PL31 – entre bienfaits et discorde
Le projet de loi 31 du ministre Duranceau a été adopté en février dernier, après plus de huit mois de travaux, afin de répondre à la crise du logement au Québec.
Mme Duranceau soulignait alors que la nouvelle loi ne résoudrait pas à elle seule la crise du logement, mais qu’elle était l’un des outils qui permettraient de « réduire la crise ».
Voir aussi : Analyse | «C’est important» | Cession de bail et droits des locataires : ce qu’il faut savoir
L’élaboration du PL31 ne s’est pas faite sans heurts alors que son contenu a provoqué un tollé tant de la part des partis d’opposition que des citoyens.

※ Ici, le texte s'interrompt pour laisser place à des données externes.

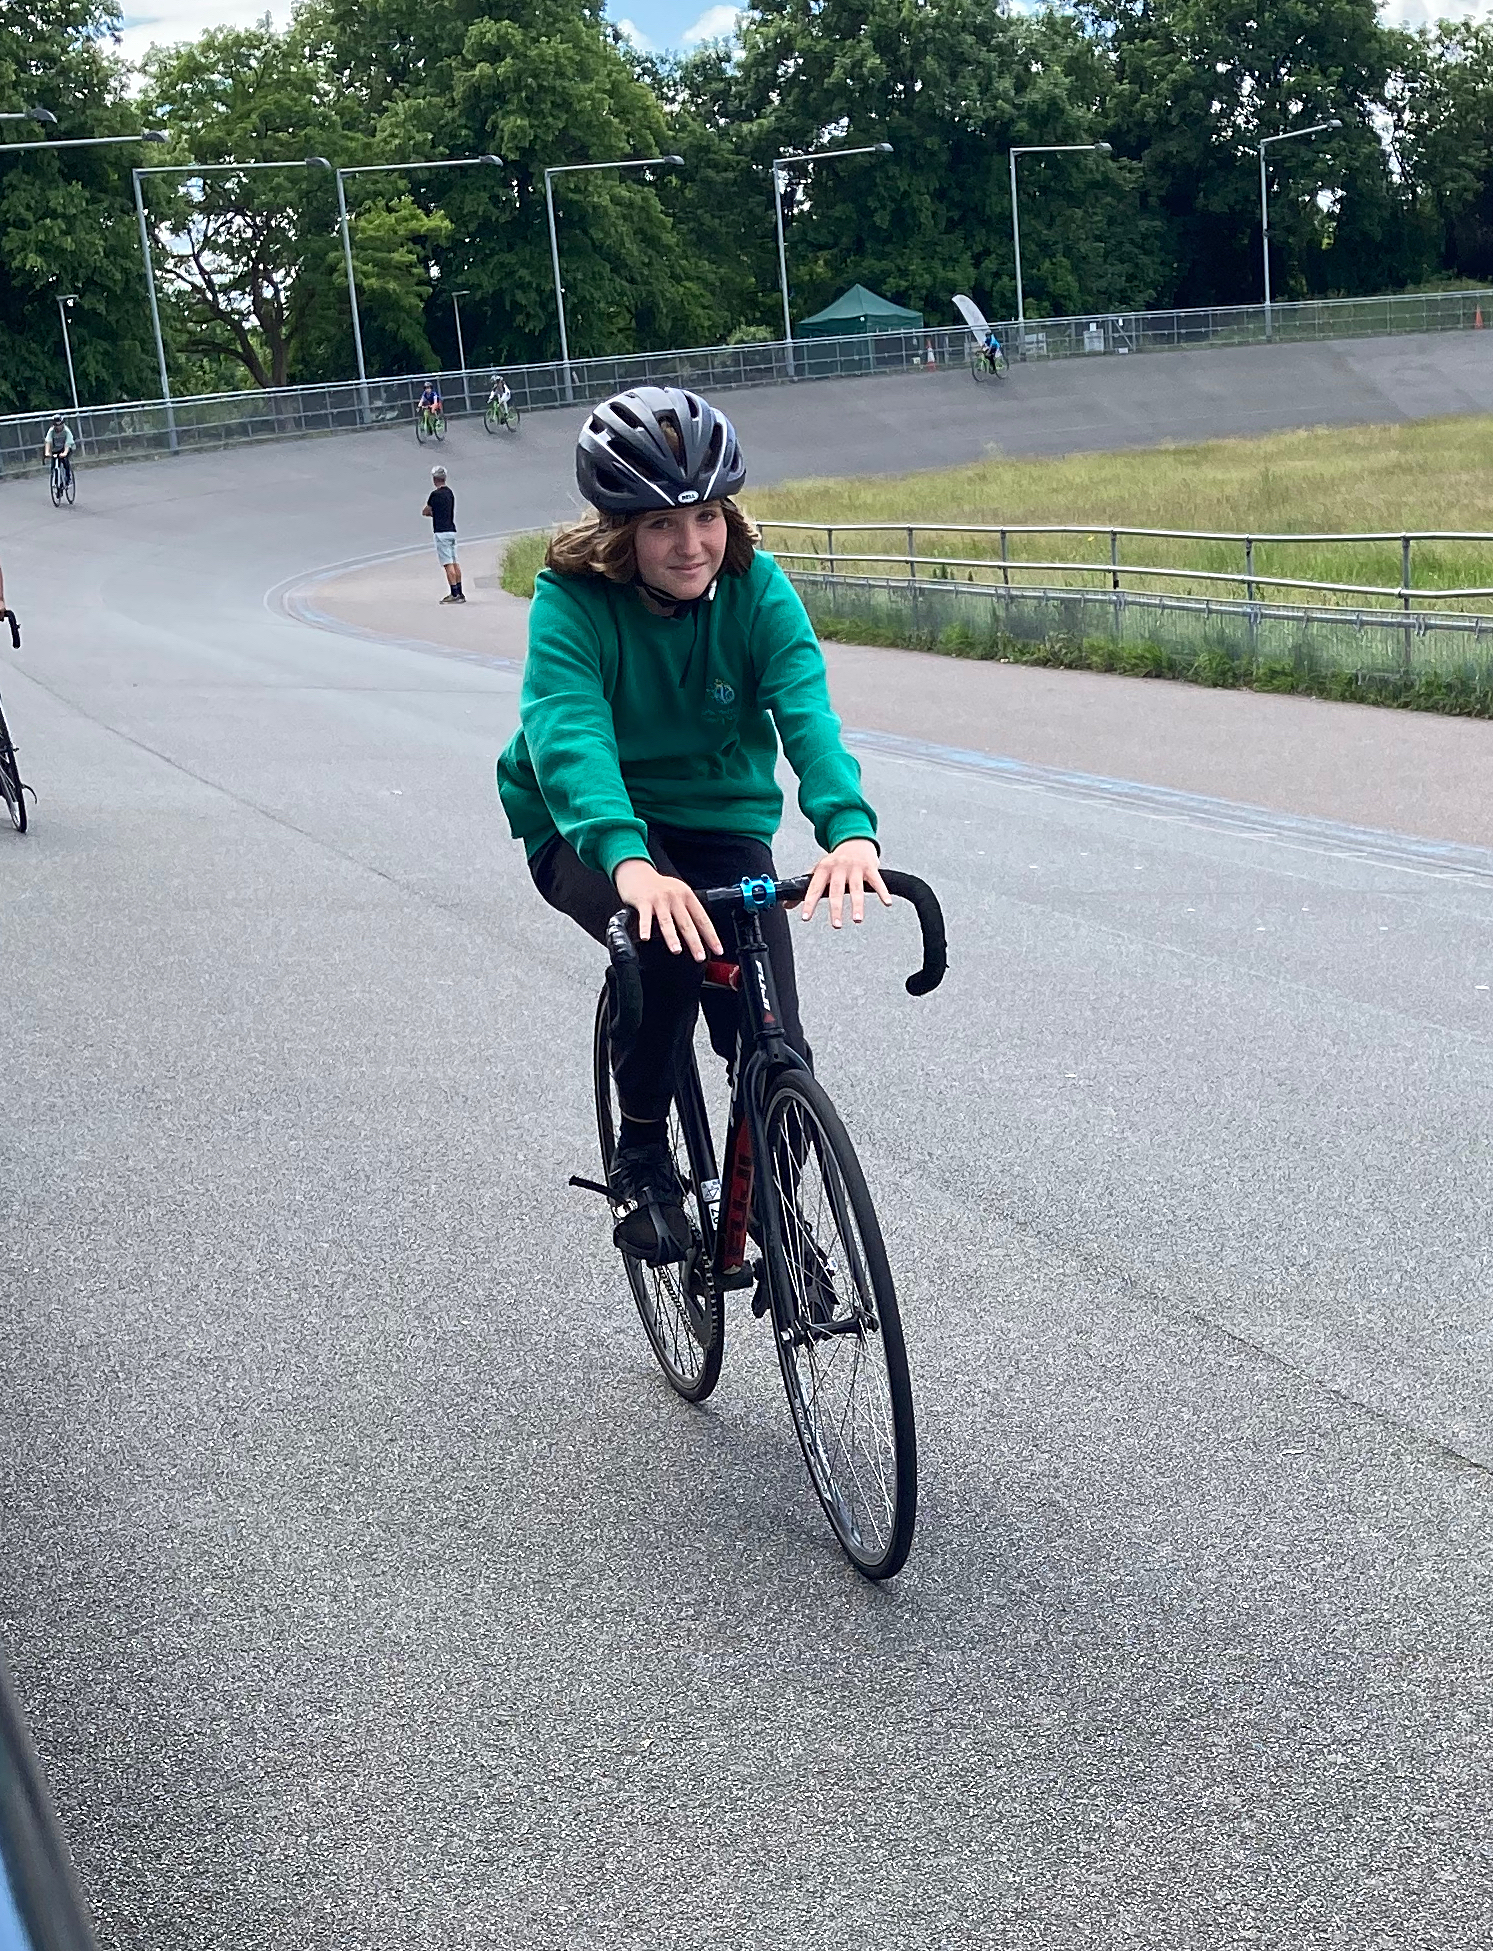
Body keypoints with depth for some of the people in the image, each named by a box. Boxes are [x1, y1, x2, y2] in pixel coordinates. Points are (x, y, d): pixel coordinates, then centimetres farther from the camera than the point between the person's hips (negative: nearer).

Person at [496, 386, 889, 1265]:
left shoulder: (756, 588, -15)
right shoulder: (572, 599, -21)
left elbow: (807, 710, -28)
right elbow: (566, 734, -36)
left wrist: (850, 827, -49)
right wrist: (629, 862, -56)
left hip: (721, 822, 3)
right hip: (589, 830, -2)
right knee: (667, 943, -36)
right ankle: (641, 1162, -12)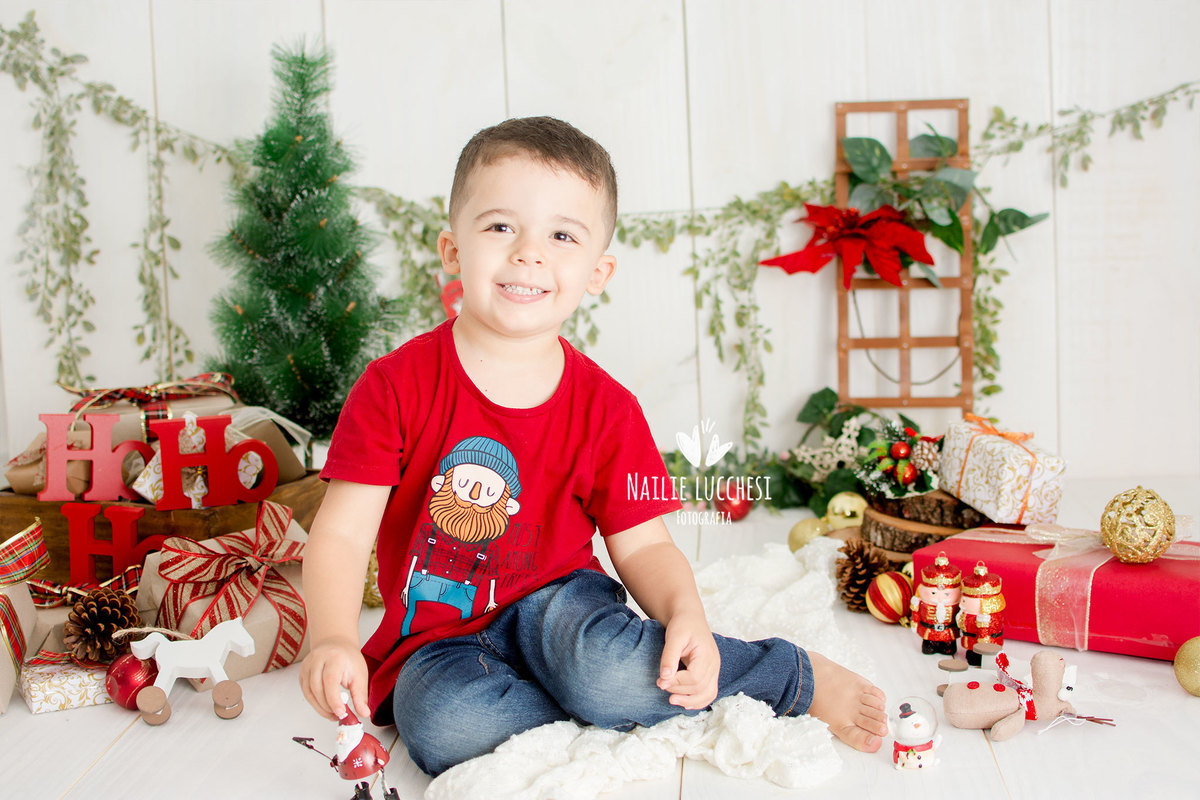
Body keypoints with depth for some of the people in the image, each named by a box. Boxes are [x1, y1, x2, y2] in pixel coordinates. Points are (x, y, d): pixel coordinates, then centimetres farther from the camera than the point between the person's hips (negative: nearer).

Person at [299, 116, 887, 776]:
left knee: (600, 664, -35)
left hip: (556, 602, 0)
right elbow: (343, 531, -13)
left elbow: (643, 546, -1)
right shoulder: (395, 386, -10)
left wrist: (685, 617, -22)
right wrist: (333, 640, -31)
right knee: (446, 723, -34)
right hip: (438, 638, 0)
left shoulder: (606, 409, -5)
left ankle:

Voici quelques changements liés à l’adoption du PL31 :
- Un propriétaire peut refuser une cession de bail pour un motif autre que « sérieux » ;
- La sous-location et la cession d’un contrat de location « à but lucratif » sont interdites ;
- Des dommages-intérêts punitifs pour un propriétaire qui « omet sciemment » d’inclure la clause G ;
- Clause F obligatoire pour les immeubles « nouvellement construits ou ayant fait l’objet d’un changement d’affectation récent » ;
- Augmentation de l’indemnisation des locataires menacés d’expulsion ;
- Le « projet de loi 31 » a également pour effet de « renverser le fardeau de la preuve » en matière d’expulsion.